# Rows
_ _ _ _ _ _ _
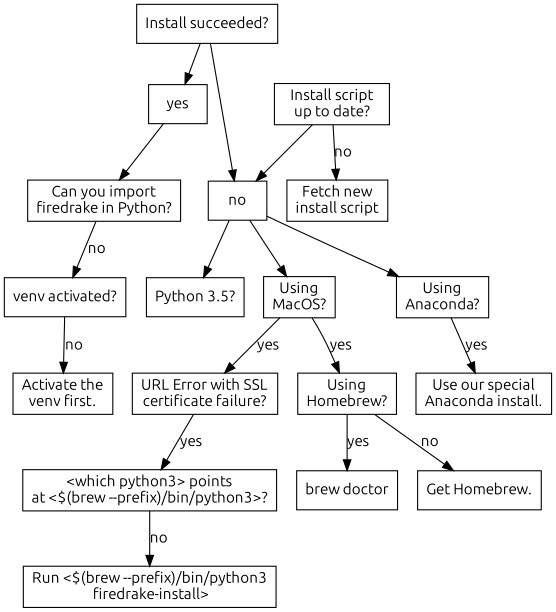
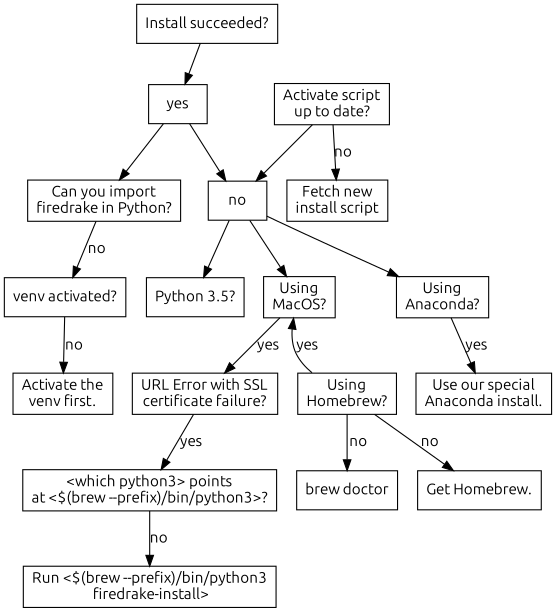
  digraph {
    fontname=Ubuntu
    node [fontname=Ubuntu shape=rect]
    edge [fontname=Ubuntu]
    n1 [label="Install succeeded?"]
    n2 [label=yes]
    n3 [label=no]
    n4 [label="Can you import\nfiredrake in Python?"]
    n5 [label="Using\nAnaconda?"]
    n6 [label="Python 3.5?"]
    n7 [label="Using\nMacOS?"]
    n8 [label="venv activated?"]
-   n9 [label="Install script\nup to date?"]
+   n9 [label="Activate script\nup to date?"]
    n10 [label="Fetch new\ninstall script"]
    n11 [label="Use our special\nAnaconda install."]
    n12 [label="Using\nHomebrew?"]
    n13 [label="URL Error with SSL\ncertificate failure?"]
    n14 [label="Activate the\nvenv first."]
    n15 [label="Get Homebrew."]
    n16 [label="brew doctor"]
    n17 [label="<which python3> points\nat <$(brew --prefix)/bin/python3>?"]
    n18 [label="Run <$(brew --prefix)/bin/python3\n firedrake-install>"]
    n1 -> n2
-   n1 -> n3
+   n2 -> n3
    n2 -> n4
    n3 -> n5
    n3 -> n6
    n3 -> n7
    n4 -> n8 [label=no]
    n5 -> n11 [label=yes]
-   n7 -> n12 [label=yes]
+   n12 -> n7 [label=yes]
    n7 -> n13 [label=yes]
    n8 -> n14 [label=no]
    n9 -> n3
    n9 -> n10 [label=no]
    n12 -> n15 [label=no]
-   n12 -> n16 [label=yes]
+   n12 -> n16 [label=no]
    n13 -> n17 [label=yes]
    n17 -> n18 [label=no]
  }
_ _ _ _ _ _ _
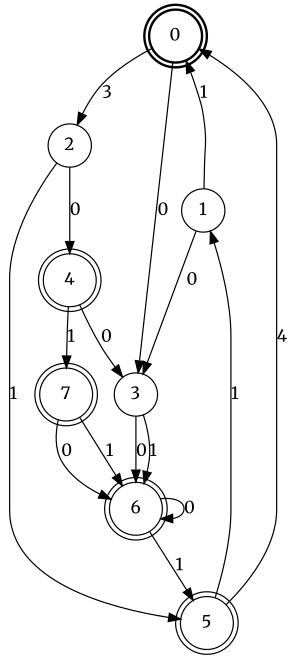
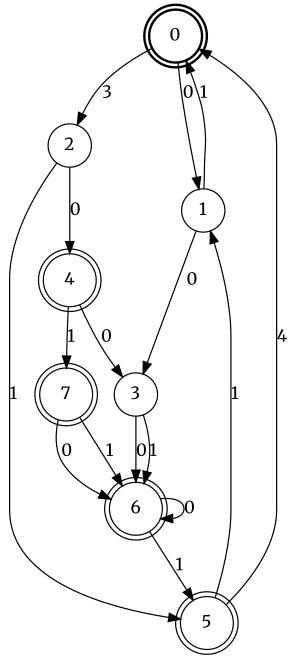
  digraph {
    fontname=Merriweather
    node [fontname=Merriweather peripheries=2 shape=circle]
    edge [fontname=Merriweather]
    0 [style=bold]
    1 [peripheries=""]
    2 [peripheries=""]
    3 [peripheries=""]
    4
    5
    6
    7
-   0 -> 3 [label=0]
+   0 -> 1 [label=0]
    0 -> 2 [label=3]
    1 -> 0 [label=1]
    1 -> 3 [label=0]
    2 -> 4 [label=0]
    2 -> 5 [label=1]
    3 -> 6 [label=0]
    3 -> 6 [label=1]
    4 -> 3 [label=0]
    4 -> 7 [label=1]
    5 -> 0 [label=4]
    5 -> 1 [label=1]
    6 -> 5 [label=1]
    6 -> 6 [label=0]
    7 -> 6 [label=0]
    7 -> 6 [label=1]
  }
_ _ _ _ _ _ _
# Set exercise
Pick out every line in the items above that contains the string "script", and copy each of those lines in full.

# Worked solution
-   n9 [label="Install script\nup to date?"]
+   n9 [label="Activate script\nup to date?"]
    n10 [label="Fetch new\ninstall script"]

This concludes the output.